Corcept Therapeutics Incorporated (NASDAQ: CORT), today announced overall survival (“OS”) data from its 178-patient, randomized, controlled, Phase 2 study of relacorilant plus nab-paclitaxel in patients with recurrent, platinum-resistant ovarian cancer
- Addition of relacorilant to nab-paclitaxel reduces risk of death by 33 percent compared to treatment with nab-paclitaxel alone (p-value: 0.066), without increased side effects
- Excluding patients (i) who had not responded to even their first treatment with a platinum-based therapy (“primary platinum-refractory” patients) or (ii) who had received four or more prior lines of therapy, addition of relacorilant to nab-paclitaxel significantly reduces risk of death by 48 percent compared to treatment with nab-paclitaxel alone (p-value: 0.010)
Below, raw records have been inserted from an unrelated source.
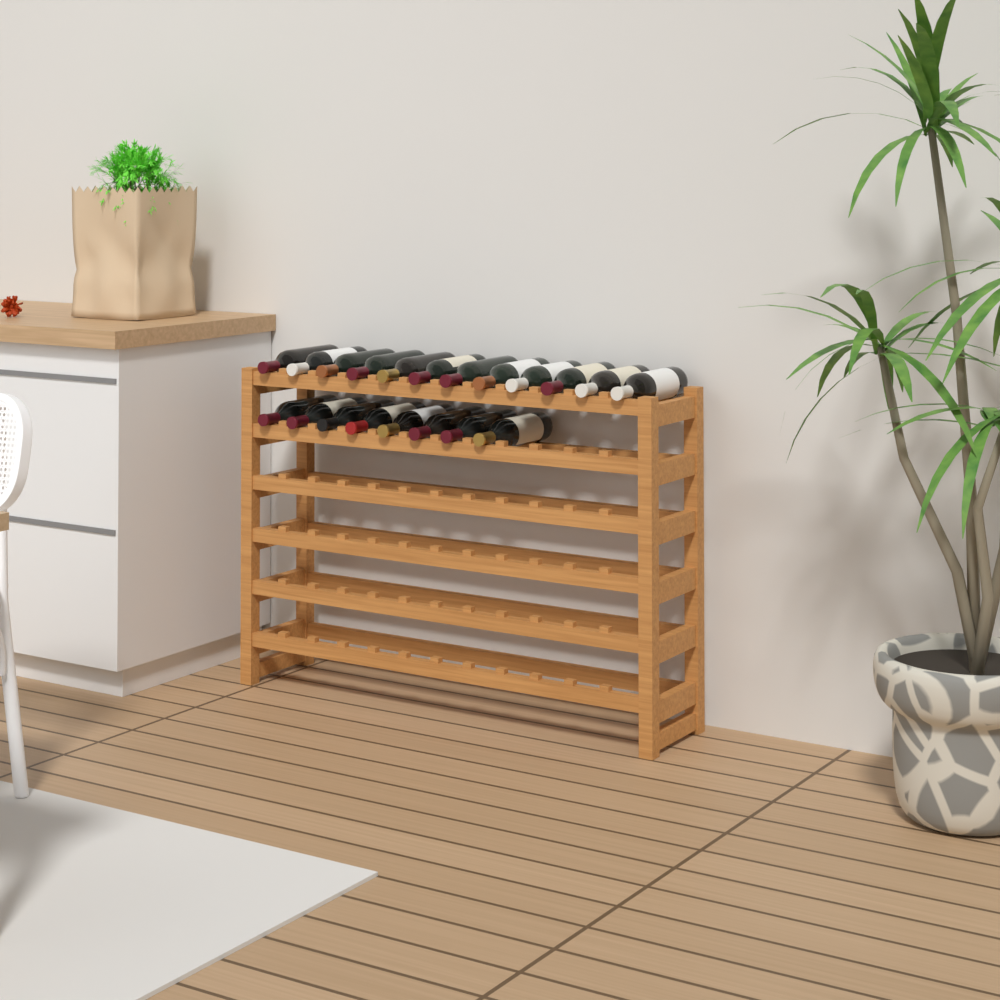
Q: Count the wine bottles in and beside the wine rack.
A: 20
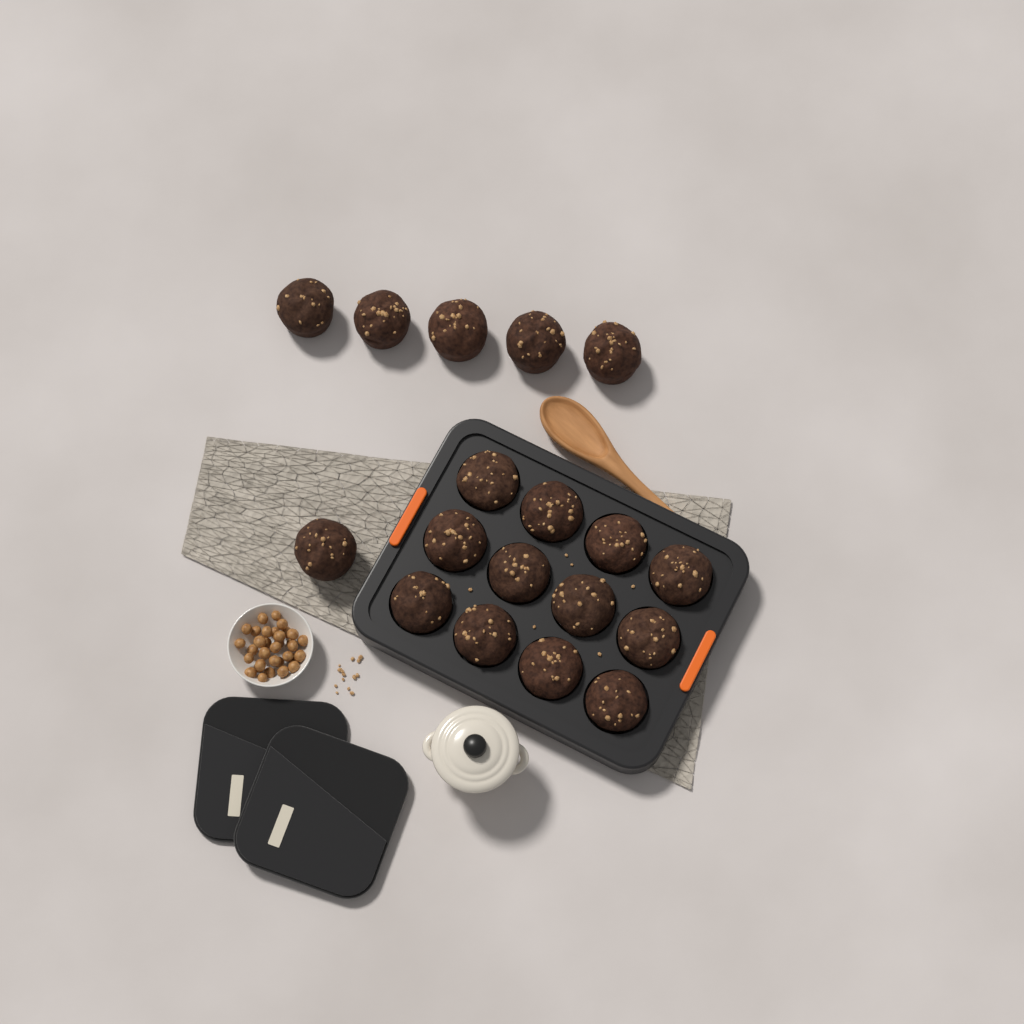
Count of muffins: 18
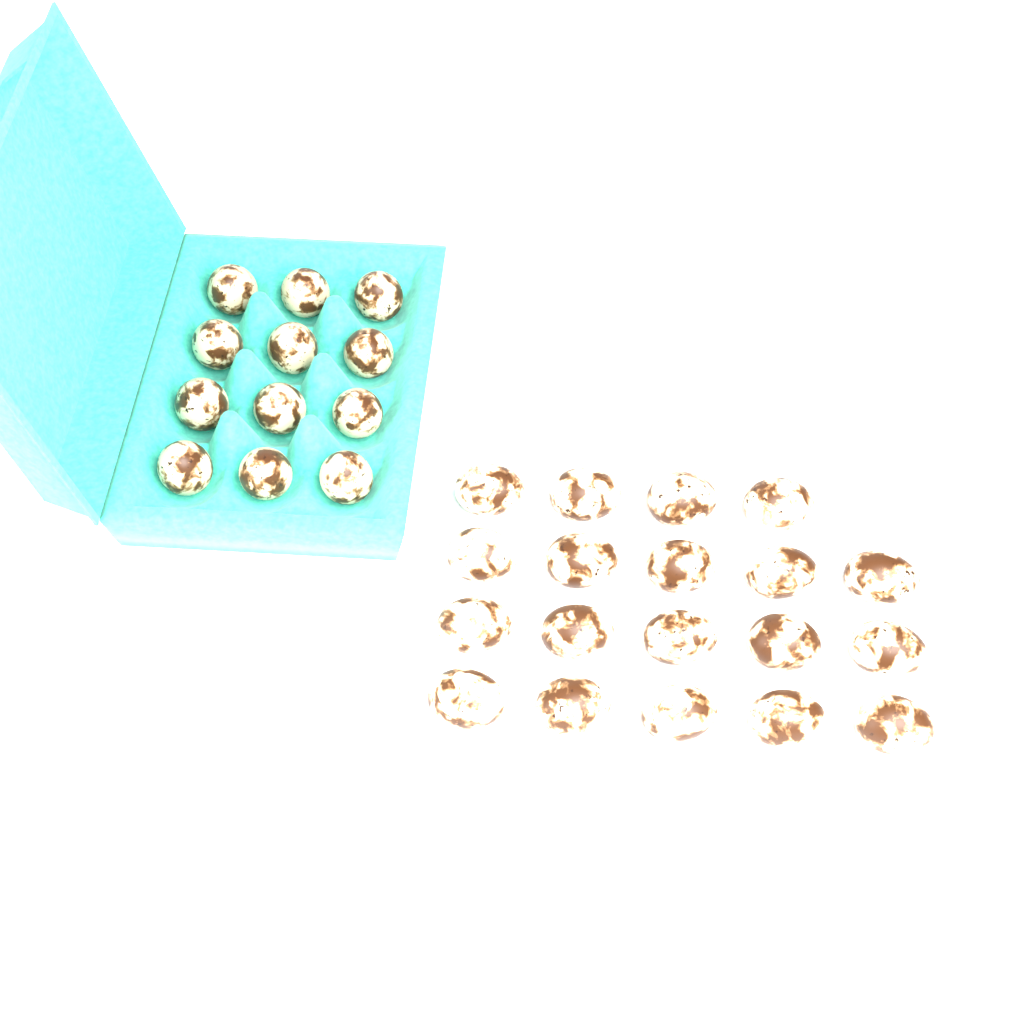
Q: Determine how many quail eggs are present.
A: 31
- Phase 3 trial, which will exclude patients with primary platinum-refractory disease and who have had four or more prior lines of therapy, is planned to open in second quarter of 2022
MENLO PARK, Calif., March 30, 2022 (GLOBE NEWSWIRE) -- Corcept Therapeutics Incorporated (NASDAQ: CORT), a commercial stage company engaged in the discovery, development and sale of drugs to treat severe metabolic, oncologic and neuropsychiatric disorders by modulating the effects of the hormone cortisol, today announced overall survival (“OS”) data from its 178-patient, randomized, controlled, Phase 2 study of relacorilant plus nab-paclitaxel in patients with recurrent, platinum-resistant ovarian cancer.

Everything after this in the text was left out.